Dr. Mary Jane Minkin, a clinical professor of obstetrics and gynecology at Yale University School of Medicine, refuted these claims, saying the lack of female Viagra® options have nothing to do with gender. Instead, they are likely due to a lack of research.

“The data they [the makers of Addyi] brought last time [to Congress],” said Minkin, “did not seem appropriate to lead to the approval of the drug.”
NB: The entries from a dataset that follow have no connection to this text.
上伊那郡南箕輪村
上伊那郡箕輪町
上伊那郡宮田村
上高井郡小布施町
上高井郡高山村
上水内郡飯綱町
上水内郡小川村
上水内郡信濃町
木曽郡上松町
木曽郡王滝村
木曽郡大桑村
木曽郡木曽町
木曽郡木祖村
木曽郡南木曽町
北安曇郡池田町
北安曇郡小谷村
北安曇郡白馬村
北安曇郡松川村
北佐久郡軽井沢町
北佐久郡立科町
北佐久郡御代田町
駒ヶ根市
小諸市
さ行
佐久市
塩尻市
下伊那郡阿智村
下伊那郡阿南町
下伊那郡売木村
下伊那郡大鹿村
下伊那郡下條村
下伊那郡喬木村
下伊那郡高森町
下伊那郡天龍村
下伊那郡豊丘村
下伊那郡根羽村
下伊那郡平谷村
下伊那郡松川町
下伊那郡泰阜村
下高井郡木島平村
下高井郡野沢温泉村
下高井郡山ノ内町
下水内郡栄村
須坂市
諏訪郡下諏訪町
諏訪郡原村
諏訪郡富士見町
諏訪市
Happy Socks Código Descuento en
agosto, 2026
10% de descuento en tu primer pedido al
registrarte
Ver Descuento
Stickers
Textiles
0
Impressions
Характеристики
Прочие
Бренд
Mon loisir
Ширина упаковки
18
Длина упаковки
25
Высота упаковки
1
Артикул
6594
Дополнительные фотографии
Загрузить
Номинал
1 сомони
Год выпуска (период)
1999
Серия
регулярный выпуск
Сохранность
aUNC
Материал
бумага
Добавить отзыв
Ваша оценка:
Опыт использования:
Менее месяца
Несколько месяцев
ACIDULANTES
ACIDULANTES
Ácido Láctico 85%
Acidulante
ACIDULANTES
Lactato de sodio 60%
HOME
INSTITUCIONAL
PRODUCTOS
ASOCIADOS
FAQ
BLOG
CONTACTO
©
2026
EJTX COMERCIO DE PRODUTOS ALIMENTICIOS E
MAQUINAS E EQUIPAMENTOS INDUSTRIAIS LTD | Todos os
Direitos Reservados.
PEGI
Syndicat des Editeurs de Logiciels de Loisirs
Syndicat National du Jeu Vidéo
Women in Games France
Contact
And while the research recently brought to the FDA did persuade officials to pass Addyi, many serious health concerns still remain. We’ll delve into those in a bit.

How did it get approved?

In 2010, the drug’s sponsor Boehringer Ingelheim submitted its findings from its trial to the FDA. The administration, however, did not believe Ingelheim had proven the drug to significantly increase a woman’s sexual desire and did not approve its application.

In 2015 Sprout Pharmaceuticals sponsored the drug instead and through their own studies went before the FDA to have Addyi approved.

The FDA then analyzed three, random double-blind trials that were conducted with close to 2,400 women over the course of 24 weeks. They all were an average age of 36 years old and had been diagnosed with hypoactive sexual disorder (HSDD). They provided some women a placebo and others with Addyi.

The women took a 100-mg dose of Addyi before they went to bed each night, and the effects of the drug were recorded. Women who had taken Addyi reported only a modest increase in sexual desire. However, it did help reduce stress that was brought on by low sexual desire. This made sense considering it was once used to reduce depression.

The FDA found Addyi caused scary side effects, such as nausea, dizziness, fatigue, sleepiness, insomnia and dry mouth. Other problems included an increased risk of hypotension, severely low blood pressure and loss of consciousness, especially if women take the drug with alcohol. These problems originally led the FDA to cast the pill aside in 2010 and again in 2014.

The other problem with Addyi is that it’s long-term effects for taking it daily is unknown. According to a letter produced by Cynthia A. Pearson, Executive National Women’s Health Network, “the sponsor [Sprout] was not able to provide any information on long-term safety because the trial was only 6 months long.”

Although the National Women’s Health Network urged the FDA to denounce the drug, the department eventually let it pass.